Oracle may see more virtualization is more or cut redundancies
Specifically, with regard to virtualization, Oracle and Sun together form a much mightier player than either could be alone. "Oracle plus Sun creates a third integrated supplier of virtualization solutions that includes the hardware, the operating system, the database and all the integration services," Burgener said. "It's a very attractive combination."
The Oracle-Sun deal also makes sense given that Oracle has been pushing customers to deploy virtualization of its applications and databases, according to Shook. "With Sun involved in virtualization at the operating systems, server and middleware levels, you have this completely integrated stack where they are working collaboratively on delivering an entire solution," Shook said. "It's actually a very exciting prospect."
The fact that Sun's virtualization products are more mature than Oracle's is good for Oracle as well, said Shannon Snowden, a consulting partner at New Age Technologies Inc., in Louisville, Ky. "That will cover the enterprise space. Then you have the Virtual Iron purchase, which gives Oracle coverage on the small and medium-sized business market because of its nice management interface and easy-to-use feature set. Then Oracle covers the full range of virtualization solutions."
Although most VARs tend to stress the synergies of the deal, there's the potential for conflict as well. Oracle's own virtualization product, OracleVM, is based on the Xen hypervisor. Sun's xVM virtualization product -- long delayed and now slated to be released in mid2009 -- is also based on the Xen hypervisor. Whether Oracle will just kill it or find some way of reconciling the two products "is not yet clear," Ulrich said. Complicating matters even more is Oracle's purchase of Virtual Iron Software, which sells yet another Xen-based hypervisor. "So you've got three Xen hypervisors -- one at Oracle and two coming in -- which makes things very interesting," he said. Ulrich's guess is that Oracle will merge the three products "and get the best of all worlds."
Oracle-Sun be damned: VMware still reigns supreme
But Rod Lucero, chief technical officer of St. Paul, Minn.-based VAR VMPowered, said the deal is not as earth shattering as some have proposed. VMware is still on top of the game, he said, and the new 800-pound gorilla in the virtualization arena is Microsoft, not Oracle. "Everyone is waiting for Hyper-V," he said. "We're hearing a lot more buzz about that than we'd ever heard about Xen. To be honest, neither Sun nor Oracle ever showed up on the radar of our enterprise customers when it came to virtualization."

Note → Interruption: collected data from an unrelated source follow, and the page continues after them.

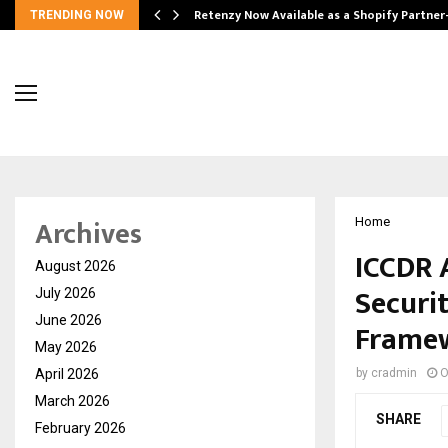
Retenzy Now Available as a Shopify Partner
TRENDING NOW
Archives
Home
ICCDR 
August 2026
Securit
July 2026
June 2026
Framew
May 2026
April 2026
by
cradmin
O
March 2026
SHARE
February 2026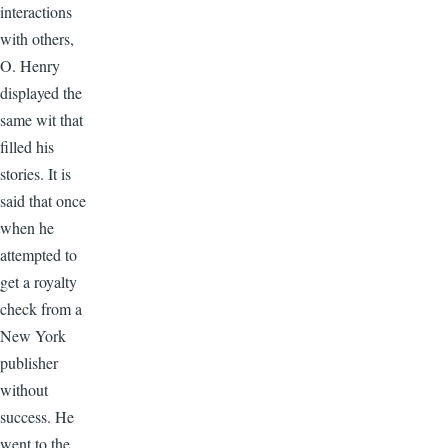
interactions
with others,
O. Henry
displayed the
same wit that
filled his
stories. It is
said that once
when he
attempted to
get a royalty
check from a
New York
publisher
without
success. He
went to the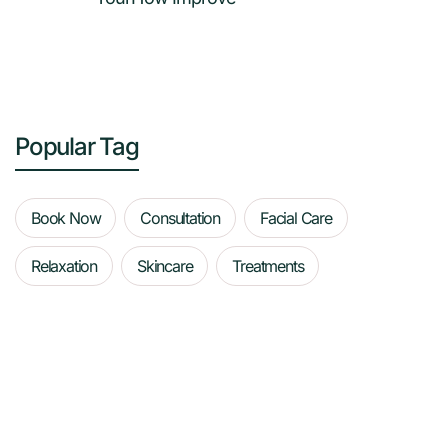
Popular Tag
Book Now
Consultation
Facial Care
Relaxation
Skincare
Treatments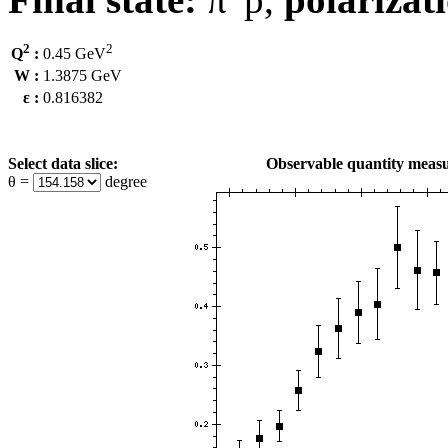
2
2
Q
:
0.45 GeV
W :
1.3875 GeV
ε :
0.816382
Select data slice:
Observable quantity measu
θ =
degree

Others disagree. "This will undoubtedly impact VMware, as open source virtualization is going to have a lot more credibility for enterprises with Oracle so firmly behind it," said Ulrich. He's not recommending that customers wait to see which way Oracle will go in the virtualization arena. "I don't think there's much risk that they will change direction. This just expands their portfolio," he said. "We would have been more concerned if IBM had bought Sun, as there would have been so much overlap there."
What will be really interesting, said Shook, is what could happen if Oracle completely leverages Sun's virtualization assets with its own strengths. "It's great for Oracle to have all these products out there, but Oracle could really take things to the next level," Shook said. "You have Sun, with its virtualization skill sets around the servers and storage and operating system. Then, you've got Oracle with the application and database layer. If Oracle wanted, it could put out an integrated and scalable top-to-bottom solution set that would put them at the absolute top of mind of customers."